■ **Exercise**
Pictures don't belong in the copy; print all the records exactly.

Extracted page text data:
○ ○ ○ ○ ○ ○ ○

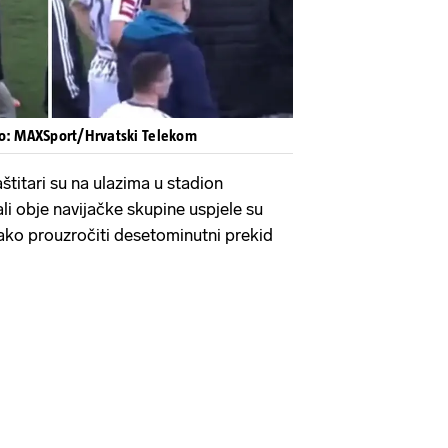
eo: MAXSport/Hrvatski Telekom
aštitari su na ulazima u stadion
 ali obje navijačke skupine uspjele su
 tako prouzročiti desetominutni prekid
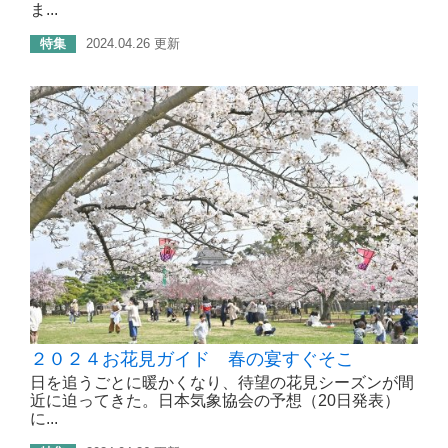
ま...
特集
2024.04.26 更新
２０２４お花見ガイド 春の宴すぐそこ
日を追うごとに暖かくなり、待望の花見シーズンが間
近に迫ってきた。日本気象協会の予想（20日発表）
に...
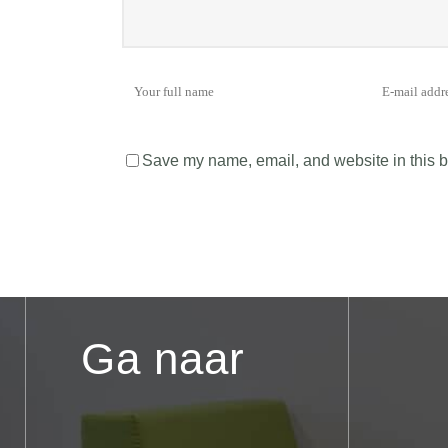
Save my name, email, and website in this b
Ga naar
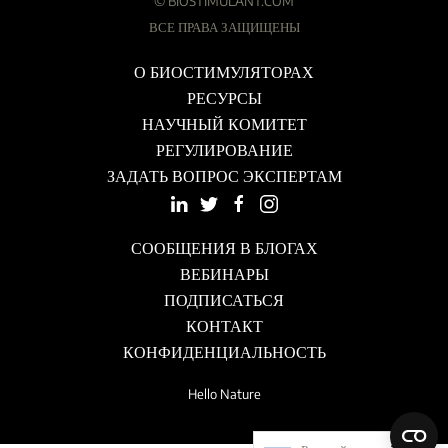
©
BIOSTIMULANT.COM
ВСЕ ПРАВА ЗАЩИЩЕНЫ
О БИОСТИМУЛЯТОРАХ
РЕСУРСЫ
НАУЧНЫЙ КОМИТЕТ
РЕГУЛИРОВАНИЕ
ЗАДАТЬ ВОПРОС ЭКСПЕРТАМ
СООБЩЕНИЯ В БЛОГАХ
ВЕБИНАРЫ
ПОДПИСАТЬСЯ
КОНТАКТ
КОНФИДЕНЦИАЛЬНОСТЬ
Hello Nature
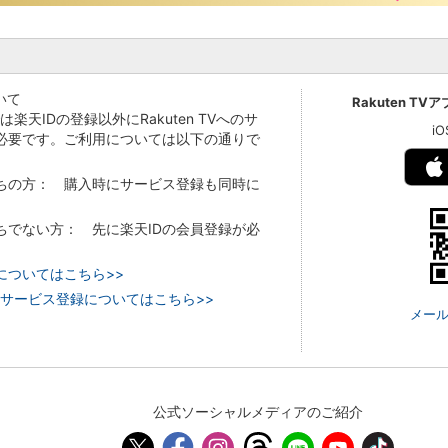
いて
Rakuten TV
Vでは楽天IDの登録以外にRakuten TVへのサ
i
必要です。ご利用については以下の通りで
持ちの方： 購入時にサービス登録も同時に
持ちでない方： 先に楽天IDの会員登録が必
についてはこちら>>
 TVのサービス登録についてはこちら>>
メール
公式ソーシャルメディアのご紹介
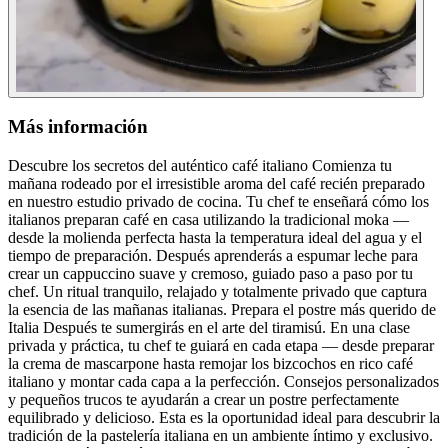
Más información
Descubre los secretos del auténtico café italiano Comienza tu
mañana rodeado por el irresistible aroma del café recién preparado
en nuestro estudio privado de cocina. Tu chef te enseñará cómo los
italianos preparan café en casa utilizando la tradicional moka —
desde la molienda perfecta hasta la temperatura ideal del agua y el
tiempo de preparación. Después aprenderás a espumar leche para
crear un cappuccino suave y cremoso, guiado paso a paso por tu
chef. Un ritual tranquilo, relajado y totalmente privado que captura
la esencia de las mañanas italianas. Prepara el postre más querido de
Italia Después te sumergirás en el arte del tiramisú. En una clase
privada y práctica, tu chef te guiará en cada etapa — desde preparar
la crema de mascarpone hasta remojar los bizcochos en rico café
italiano y montar cada capa a la perfección. Consejos personalizados
y pequeños trucos te ayudarán a crear un postre perfectamente
equilibrado y delicioso. Esta es la oportunidad ideal para descubrir la
tradición de la pastelería italiana en un ambiente íntimo y exclusivo.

○ ○ ○ ○ ○ ○ ○

■ **Answer for this exercise**
eo: MAXSport/Hrvatski Telekom
aštitari su na ulazima u stadion
 ali obje navijačke skupine uspjele su
 tako prouzročiti desetominutni prekid
ま...
特集
2024.04.26 更新
２０２４お花見ガイド 春の宴すぐそこ
日を追うごとに暖かくなり、待望の花見シーズンが間
近に迫ってきた。日本気象協会の予想（20日発表）
に...
Save my name, email, and website in this b
Ga naar
©
BIOSTIMULANT.COM
ВСЕ ПРАВА ЗАЩИЩЕНЫ
О БИОСТИМУЛЯТОРАХ
РЕСУРСЫ
НАУЧНЫЙ КОМИТЕТ
РЕГУЛИРОВАНИЕ
ЗАДАТЬ ВОПРОС ЭКСПЕРТАМ
СООБЩЕНИЯ В БЛОГАХ
ВЕБИНАРЫ
ПОДПИСАТЬСЯ
КОНТАКТ
КОНФИДЕНЦИАЛЬНОСТЬ
Hello Nature
いて
Rakuten TV
Vでは楽天IDの登録以外にRakuten TVへのサ
i
必要です。ご利用については以下の通りで
持ちの方： 購入時にサービス登録も同時に
持ちでない方： 先に楽天IDの会員登録が必
についてはこちら>>
 TVのサービス登録についてはこちら>>
メール
公式ソーシャルメディアのご紹介
Más información
Descubre los secretos del auténtico café italiano Comienza tu
mañana rodeado por el irresistible aroma del café recién preparado
en nuestro estudio privado de cocina. Tu chef te enseñará cómo los
italianos preparan café en casa utilizando la tradicional moka —
desde la molienda perfecta hasta la temperatura ideal del agua y el
tiempo de preparación. Después aprenderás a espumar leche para
crear un cappuccino suave y cremoso, guiado paso a paso por tu
chef. Un ritual tranquilo, relajado y totalmente privado que captura
la esencia de las mañanas italianas. Prepara el postre más querido de
Italia Después te sumergirás en el arte del tiramisú. En una clase
privada y práctica, tu chef te guiará en cada etapa — desde preparar
la crema de mascarpone hasta remojar los bizcochos en rico café
italiano y montar cada capa a la perfección. Consejos personalizados
y pequeños trucos te ayudarán a crear un postre perfectamente
equilibrado y delicioso. Esta es la oportunidad ideal para descubrir la
tradición de la pastelería italiana en un ambiente íntimo y exclusivo.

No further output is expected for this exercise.